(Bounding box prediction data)
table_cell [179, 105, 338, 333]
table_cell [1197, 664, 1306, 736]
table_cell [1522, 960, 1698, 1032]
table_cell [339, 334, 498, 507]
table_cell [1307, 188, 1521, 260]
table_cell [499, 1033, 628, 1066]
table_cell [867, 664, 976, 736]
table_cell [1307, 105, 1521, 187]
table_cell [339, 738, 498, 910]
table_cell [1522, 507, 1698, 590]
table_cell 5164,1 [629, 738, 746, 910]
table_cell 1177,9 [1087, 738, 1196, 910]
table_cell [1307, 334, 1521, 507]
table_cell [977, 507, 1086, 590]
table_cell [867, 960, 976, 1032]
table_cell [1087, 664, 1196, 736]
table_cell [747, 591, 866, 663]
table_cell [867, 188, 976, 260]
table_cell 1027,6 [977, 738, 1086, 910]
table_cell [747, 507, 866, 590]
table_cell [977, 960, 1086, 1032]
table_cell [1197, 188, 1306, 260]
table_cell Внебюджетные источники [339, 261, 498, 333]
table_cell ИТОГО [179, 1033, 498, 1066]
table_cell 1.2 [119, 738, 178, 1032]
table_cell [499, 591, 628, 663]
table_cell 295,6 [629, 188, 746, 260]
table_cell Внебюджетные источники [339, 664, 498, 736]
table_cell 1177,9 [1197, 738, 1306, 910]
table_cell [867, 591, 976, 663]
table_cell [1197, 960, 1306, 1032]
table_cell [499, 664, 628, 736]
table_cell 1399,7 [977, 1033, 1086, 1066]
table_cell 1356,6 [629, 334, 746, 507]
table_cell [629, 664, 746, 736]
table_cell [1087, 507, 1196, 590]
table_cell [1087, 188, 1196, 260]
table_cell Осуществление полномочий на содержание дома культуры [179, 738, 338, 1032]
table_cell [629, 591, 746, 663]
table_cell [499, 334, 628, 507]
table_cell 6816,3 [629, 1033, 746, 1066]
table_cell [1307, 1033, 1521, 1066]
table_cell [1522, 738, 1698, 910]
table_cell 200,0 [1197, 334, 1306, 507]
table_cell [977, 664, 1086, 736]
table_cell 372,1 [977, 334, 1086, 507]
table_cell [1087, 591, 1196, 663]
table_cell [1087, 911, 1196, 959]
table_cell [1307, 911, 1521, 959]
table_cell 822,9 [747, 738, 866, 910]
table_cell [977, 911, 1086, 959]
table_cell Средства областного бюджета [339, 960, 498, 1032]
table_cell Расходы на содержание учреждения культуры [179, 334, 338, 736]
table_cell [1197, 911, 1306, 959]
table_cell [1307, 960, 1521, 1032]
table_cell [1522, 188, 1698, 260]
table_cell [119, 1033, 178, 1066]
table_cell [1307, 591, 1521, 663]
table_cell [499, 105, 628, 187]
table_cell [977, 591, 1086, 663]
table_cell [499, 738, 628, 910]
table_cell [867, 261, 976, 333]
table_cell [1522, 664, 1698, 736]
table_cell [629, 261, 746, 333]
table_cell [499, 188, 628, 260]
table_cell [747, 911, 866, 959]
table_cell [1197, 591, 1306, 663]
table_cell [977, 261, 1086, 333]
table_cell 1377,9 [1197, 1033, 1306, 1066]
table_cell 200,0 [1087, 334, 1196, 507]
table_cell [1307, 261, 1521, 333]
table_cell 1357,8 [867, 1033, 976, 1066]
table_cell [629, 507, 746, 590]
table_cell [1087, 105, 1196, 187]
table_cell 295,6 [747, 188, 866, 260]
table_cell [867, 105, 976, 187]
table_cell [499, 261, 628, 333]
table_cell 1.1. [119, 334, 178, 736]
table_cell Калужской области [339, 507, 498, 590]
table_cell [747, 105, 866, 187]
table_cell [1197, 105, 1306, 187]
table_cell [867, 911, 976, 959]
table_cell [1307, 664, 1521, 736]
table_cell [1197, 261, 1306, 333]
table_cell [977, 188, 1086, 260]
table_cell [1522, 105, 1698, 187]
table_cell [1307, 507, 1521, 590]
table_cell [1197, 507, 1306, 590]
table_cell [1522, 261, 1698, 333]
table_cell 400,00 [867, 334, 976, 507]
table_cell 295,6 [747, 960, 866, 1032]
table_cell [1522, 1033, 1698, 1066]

* [Aim of the exercise]
Exactly as written, transcribe each line of the data.

* [Written solution]
table_cell [179, 105, 338, 333]
table_cell [1197, 664, 1306, 736]
table_cell [1522, 960, 1698, 1032]
table_cell [339, 334, 498, 507]
table_cell [1307, 188, 1521, 260]
table_cell [499, 1033, 628, 1066]
table_cell [867, 664, 976, 736]
table_cell [1307, 105, 1521, 187]
table_cell [339, 738, 498, 910]
table_cell [1522, 507, 1698, 590]
table_cell 5164,1 [629, 738, 746, 910]
table_cell 1177,9 [1087, 738, 1196, 910]
table_cell [1307, 334, 1521, 507]
table_cell [977, 507, 1086, 590]
table_cell [867, 960, 976, 1032]
table_cell [1087, 664, 1196, 736]
table_cell [747, 591, 866, 663]
table_cell [867, 188, 976, 260]
table_cell 1027,6 [977, 738, 1086, 910]
table_cell [747, 507, 866, 590]
table_cell [977, 960, 1086, 1032]
table_cell [1197, 188, 1306, 260]
table_cell Внебюджетные источники [339, 261, 498, 333]
table_cell ИТОГО [179, 1033, 498, 1066]
table_cell 1.2 [119, 738, 178, 1032]
table_cell [499, 591, 628, 663]
table_cell 295,6 [629, 188, 746, 260]
table_cell Внебюджетные источники [339, 664, 498, 736]
table_cell 1177,9 [1197, 738, 1306, 910]
table_cell [867, 591, 976, 663]
table_cell [1197, 960, 1306, 1032]
table_cell [499, 664, 628, 736]
table_cell 1399,7 [977, 1033, 1086, 1066]
table_cell 1356,6 [629, 334, 746, 507]
table_cell [629, 664, 746, 736]
table_cell [1087, 507, 1196, 590]
table_cell [1087, 188, 1196, 260]
table_cell Осуществление полномочий на содержание дома культуры [179, 738, 338, 1032]
table_cell [629, 591, 746, 663]
table_cell [499, 334, 628, 507]
table_cell 6816,3 [629, 1033, 746, 1066]
table_cell [1307, 1033, 1521, 1066]
table_cell [1522, 738, 1698, 910]
table_cell 200,0 [1197, 334, 1306, 507]
table_cell [977, 664, 1086, 736]
table_cell 372,1 [977, 334, 1086, 507]
table_cell [1087, 591, 1196, 663]
table_cell [1087, 911, 1196, 959]
table_cell [1307, 911, 1521, 959]
table_cell 822,9 [747, 738, 866, 910]
table_cell [977, 911, 1086, 959]
table_cell Средства областного бюджета [339, 960, 498, 1032]
table_cell Расходы на содержание учреждения культуры [179, 334, 338, 736]
table_cell [1197, 911, 1306, 959]
table_cell [1307, 960, 1521, 1032]
table_cell [1522, 188, 1698, 260]
table_cell [119, 1033, 178, 1066]
table_cell [1307, 591, 1521, 663]
table_cell [499, 105, 628, 187]
table_cell [977, 591, 1086, 663]
table_cell [499, 738, 628, 910]
table_cell [867, 261, 976, 333]
table_cell [1522, 664, 1698, 736]
table_cell [629, 261, 746, 333]
table_cell [499, 188, 628, 260]
table_cell [747, 911, 866, 959]
table_cell [1197, 591, 1306, 663]
table_cell [977, 261, 1086, 333]
table_cell 1377,9 [1197, 1033, 1306, 1066]
table_cell 200,0 [1087, 334, 1196, 507]
table_cell [1307, 261, 1521, 333]
table_cell 1357,8 [867, 1033, 976, 1066]
table_cell [629, 507, 746, 590]
table_cell [1087, 105, 1196, 187]
table_cell 295,6 [747, 188, 866, 260]
table_cell [867, 105, 976, 187]
table_cell [499, 261, 628, 333]
table_cell 1.1. [119, 334, 178, 736]
table_cell Калужской области [339, 507, 498, 590]
table_cell [747, 105, 866, 187]
table_cell [1197, 105, 1306, 187]
table_cell [867, 911, 976, 959]
table_cell [1307, 664, 1521, 736]
table_cell [1197, 261, 1306, 333]
table_cell [977, 188, 1086, 260]
table_cell [1522, 105, 1698, 187]
table_cell [1307, 507, 1521, 590]
table_cell [1197, 507, 1306, 590]
table_cell [1522, 261, 1698, 333]
table_cell 400,00 [867, 334, 976, 507]
table_cell 295,6 [747, 960, 866, 1032]
table_cell [1522, 1033, 1698, 1066]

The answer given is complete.